─── EXCERPT ───

Show Me The Money — Bureaucracy & International Clients

Mikael Colville-Andersen
4 min readAug 4, 2022

Over the past fifteen years, I have received payments from clients in well over forty countries for urbanism projects and payment for my keynotes at conferences and events. Normally, it simply involves me sending an invoice and receiving a wire transfer. Boom.

I have, however, identified a few countries that are above and beyond when it comes to nightmarish bureaucracy.

The worst client country is: France. An absolute gold medal. It is mindboggling, every time, to regard their archaic, bureaucratic process in this new century.

I first encountered it about eight years ago, when a simple payment of €1000 involved a client city sending me a physical letter/contract to sign and return. When you live in one of the world’s most digital nations, this was bizarre even back then.

I am currently battling to receive payment from two French cities and it’s still bizarre. I have received long, complicated contracts written only in French, with no effort to at the least translate a summary into English. These documents were Word documents — I haven’t used Word for more than a decade. When I ask for a pdf that I can edit in Adobe and add a graphic of my signature, the request is considered strange and difficult.

───

#### REQUIREMENT
According to the post on payments from international clients, which country is the worst client country? Rely only on the post for your answer.

─── DATASET CONTENT ───

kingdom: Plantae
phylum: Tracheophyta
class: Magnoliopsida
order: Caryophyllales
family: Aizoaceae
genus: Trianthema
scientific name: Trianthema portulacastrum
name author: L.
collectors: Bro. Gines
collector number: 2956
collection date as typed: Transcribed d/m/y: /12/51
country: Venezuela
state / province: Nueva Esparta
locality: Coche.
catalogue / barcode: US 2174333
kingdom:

───

#### WRITTEN ANSWER
France.